Aim of the exercise>
Turn the text read from every page in the records into a JSON list of strings, one string per line, and skip blank lines. Leave the pictures out of the list.

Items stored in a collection

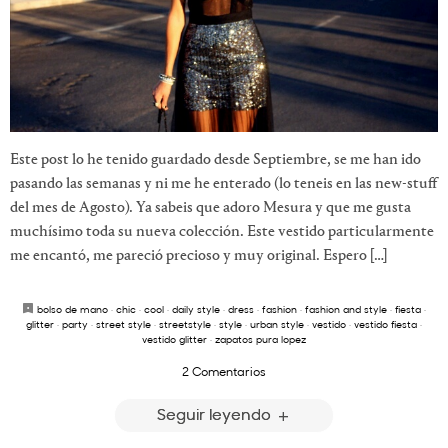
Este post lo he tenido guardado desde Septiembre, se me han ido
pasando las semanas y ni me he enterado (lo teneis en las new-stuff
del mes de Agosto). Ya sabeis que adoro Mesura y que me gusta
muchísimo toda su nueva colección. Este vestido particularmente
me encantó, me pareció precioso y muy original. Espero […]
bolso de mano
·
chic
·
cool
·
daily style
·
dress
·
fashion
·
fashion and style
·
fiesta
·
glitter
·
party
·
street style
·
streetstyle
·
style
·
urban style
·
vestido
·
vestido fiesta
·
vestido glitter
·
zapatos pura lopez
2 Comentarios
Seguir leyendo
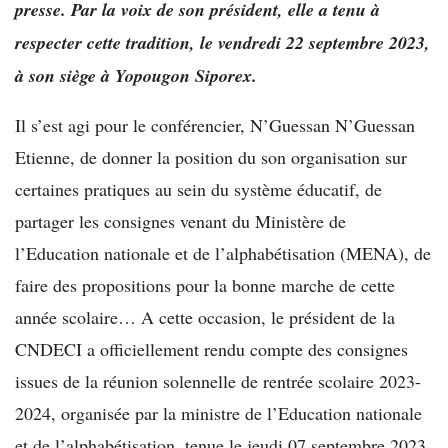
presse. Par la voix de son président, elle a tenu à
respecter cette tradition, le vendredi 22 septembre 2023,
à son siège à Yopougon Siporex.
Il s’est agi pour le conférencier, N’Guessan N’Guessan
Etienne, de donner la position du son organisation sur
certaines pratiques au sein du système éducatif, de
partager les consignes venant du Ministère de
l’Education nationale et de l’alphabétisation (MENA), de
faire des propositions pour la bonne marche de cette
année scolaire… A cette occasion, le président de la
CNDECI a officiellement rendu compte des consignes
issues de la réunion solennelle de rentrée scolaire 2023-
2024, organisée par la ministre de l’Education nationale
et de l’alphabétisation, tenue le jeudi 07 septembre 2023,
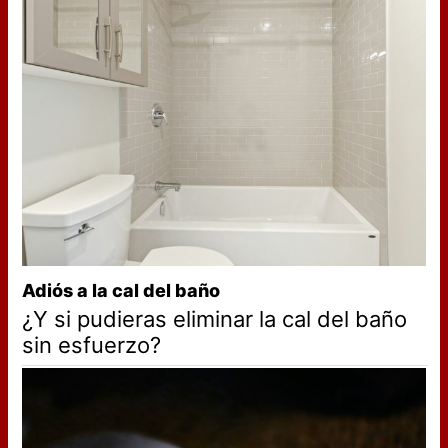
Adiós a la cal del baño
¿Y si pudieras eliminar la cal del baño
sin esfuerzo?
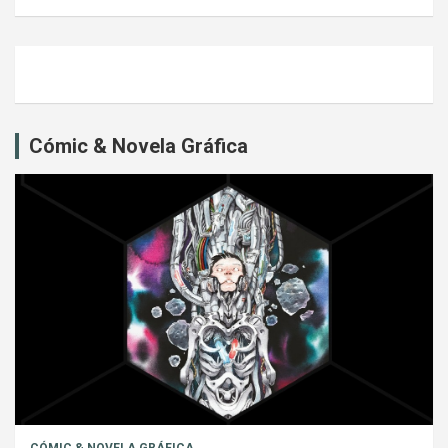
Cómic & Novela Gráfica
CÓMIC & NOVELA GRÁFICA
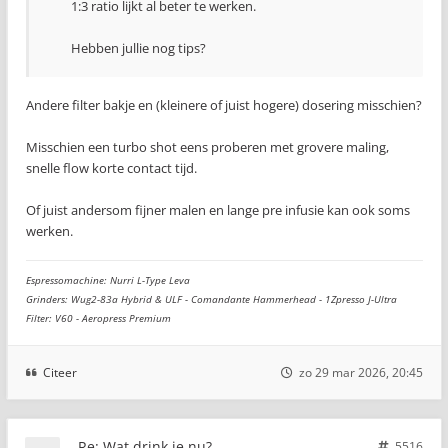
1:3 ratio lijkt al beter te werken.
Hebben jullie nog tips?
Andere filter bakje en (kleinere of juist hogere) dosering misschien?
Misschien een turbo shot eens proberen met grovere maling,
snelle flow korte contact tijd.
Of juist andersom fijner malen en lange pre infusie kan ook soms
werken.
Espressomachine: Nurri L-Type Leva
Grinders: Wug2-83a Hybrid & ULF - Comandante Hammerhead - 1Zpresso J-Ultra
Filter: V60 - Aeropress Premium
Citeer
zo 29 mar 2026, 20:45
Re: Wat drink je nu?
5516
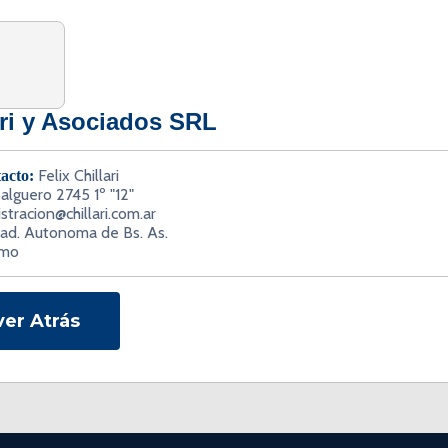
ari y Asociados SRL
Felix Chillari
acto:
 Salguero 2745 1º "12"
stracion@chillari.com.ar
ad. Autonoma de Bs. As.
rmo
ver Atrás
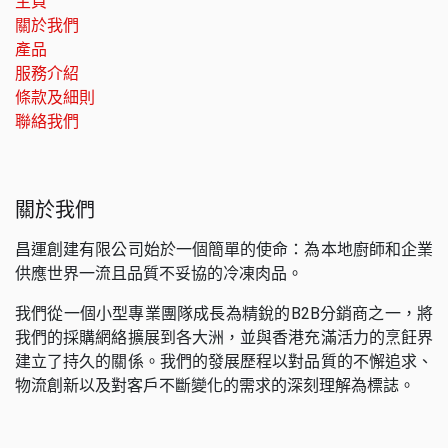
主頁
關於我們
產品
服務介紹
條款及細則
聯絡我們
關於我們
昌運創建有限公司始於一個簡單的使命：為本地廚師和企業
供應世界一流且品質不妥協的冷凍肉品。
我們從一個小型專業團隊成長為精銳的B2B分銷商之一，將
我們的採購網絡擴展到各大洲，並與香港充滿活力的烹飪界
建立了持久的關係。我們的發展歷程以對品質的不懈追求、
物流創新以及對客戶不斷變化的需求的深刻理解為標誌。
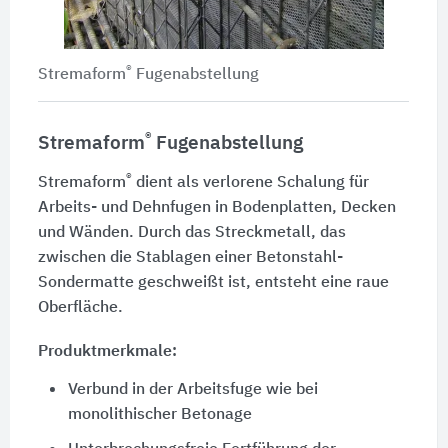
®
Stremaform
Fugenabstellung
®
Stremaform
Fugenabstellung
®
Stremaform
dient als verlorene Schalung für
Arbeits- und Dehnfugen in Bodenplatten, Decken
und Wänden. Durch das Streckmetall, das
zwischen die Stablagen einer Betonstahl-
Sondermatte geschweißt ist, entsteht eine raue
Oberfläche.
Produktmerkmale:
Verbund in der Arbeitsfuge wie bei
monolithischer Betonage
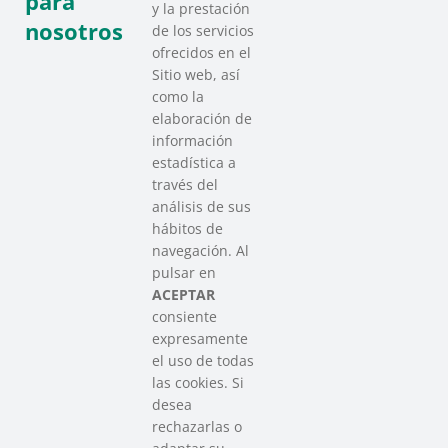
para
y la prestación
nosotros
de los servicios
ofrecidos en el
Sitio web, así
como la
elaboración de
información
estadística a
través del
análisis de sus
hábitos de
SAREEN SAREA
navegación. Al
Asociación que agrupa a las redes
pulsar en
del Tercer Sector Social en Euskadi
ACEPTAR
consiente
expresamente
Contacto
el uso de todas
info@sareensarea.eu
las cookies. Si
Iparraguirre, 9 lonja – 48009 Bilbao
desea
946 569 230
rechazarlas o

Finished exercise>
[
  "Este post lo he tenido guardado desde Septiembre, se me han ido",
  "pasando las semanas y ni me he enterado (lo teneis en las new-stuff",
  "del mes de Agosto). Ya sabeis que adoro Mesura y que me gusta",
  "muchísimo toda su nueva colección. Este vestido particularmente",
  "me encantó, me pareció precioso y muy original. Espero […]",
  "bolso de mano",
  "·",
  "chic",
  "·",
  "cool",
  "·",
  "daily style",
  "·",
  "dress",
  "·",
  "fashion",
  "·",
  "fashion and style",
  "·",
  "fiesta",
  "·",
  "glitter",
  "·",
  "party",
  "·",
  "street style",
  "·",
  "streetstyle",
  "·",
  "style",
  "·",
  "urban style",
  "·",
  "vestido",
  "·",
  "vestido fiesta",
  "·",
  "vestido glitter",
  "·",
  "zapatos pura lopez",
  "2 Comentarios",
  "Seguir leyendo",
  "presse. Par la voix de son président, elle a tenu à",
  "respecter cette tradition, le vendredi 22 septembre 2023,",
  "à son siège à Yopougon Siporex.",
  "Il s’est agi pour le conférencier, N’Guessan N’Guessan",
  "Etienne, de donner la position du son organisation sur",
  "certaines pratiques au sein du système éducatif, de",
  "partager les consignes venant du Ministère de",
  "l’Education nationale et de l’alphabétisation (MENA), de",
  "faire des propositions pour la bonne marche de cette",
  "année scolaire… A cette occasion, le président de la",
  "CNDECI a officiellement rendu compte des consignes",
  "issues de la réunion solennelle de rentrée scolaire 2023-",
  "2024, organisée par la ministre de l’Education nationale",
  "et de l’alphabétisation, tenue le jeudi 07 septembre 2023,",
  "Adiós a la cal del baño",
  "¿Y si pudieras eliminar la cal del baño",
  "sin esfuerzo?",
  "Cómic & Novela Gráfica",
  "CÓMIC & NOVELA GRÁFICA",
  "1:3 ratio lijkt al beter te werken.",
  "Hebben jullie nog tips?",
  "Andere filter bakje en (kleinere of juist hogere) dosering misschien?",
  "Misschien een turbo shot eens proberen met grovere maling,",
  "snelle flow korte contact tijd.",
  "Of juist andersom fijner malen en lange pre infusie kan ook soms",
  "werken.",
  "Espressomachine: Nurri L-Type Leva",
  "Grinders: Wug2-83a Hybrid & ULF - Comandante Hammerhead - 1Zpresso J-Ultra",
  "Filter: V60 - Aeropress Premium",
  "Citeer",
  "zo 29 mar 2026, 20:45",
  "Re: Wat drink je nu?",
  "5516",
  "ari y Asociados SRL",
  "Felix Chillari",
  "acto:",
  " Salguero 2745 1º \"12\"",
  "stracion@chillari.com.ar",
  "ad. Autonoma de Bs. As.",
  "rmo",
  "ver Atrás",
  "主頁",
  "關於我們",
  "產品",
  "服務介紹",
  "條款及細則",
  "聯絡我們",
  "關於我們",
  "昌運創建有限公司始於一個簡單的使命：為本地廚師和企業",
  "供應世界一流且品質不妥協的冷凍肉品。",
  "我們從一個小型專業團隊成長為精銳的B2B分銷商之一，將",
  "我們的採購網絡擴展到各大洲，並與香港充滿活力的烹飪界",
  "建立了持久的關係。我們的發展歷程以對品質的不懈追求、",
  "物流創新以及對客戶不斷變化的需求的深刻理解為標誌。",
  "®",
  "Stremaform",
  "Fugenabstellung",
  "®",
  "Stremaform",
  "Fugenabstellung",
  "®",
  "Stremaform",
  "dient als verlorene Schalung für",
  "Arbeits- und Dehnfugen in Bodenplatten, Decken",
  "und Wänden. Durch das Streckmetall, das",
  "zwischen die Stablagen einer Betonstahl-",
  "Sondermatte geschweißt ist, entsteht eine raue",
  "Oberfläche.",
  "Produktmerkmale:",
  "Verbund in der Arbeitsfuge wie bei",
  "monolithischer Betonage",
  "para",
  "y la prestación",
  "nosotros",
  "de los servicios",
  "ofrecidos en el",
  "Sitio web, así",
  "como la",
  "elaboración de",
  "información",
  "estadística a",
  "través del",
  "análisis de sus",
  "hábitos de",
  "SAREEN SAREA",
  "navegación. Al",
  "Asociación que agrupa a las redes",
  "pulsar en",
  "del Tercer Sector Social en Euskadi",
  "ACEPTAR",
  "consiente",
  "expresamente",
  "Contacto",
  "el uso de todas",
  "info@sareensarea.eu",
  "las cookies. Si",
  "Iparraguirre, 9 lonja – 48009 Bilbao",
  "desea",
  "946 569 230",
  "rechazarlas o"
]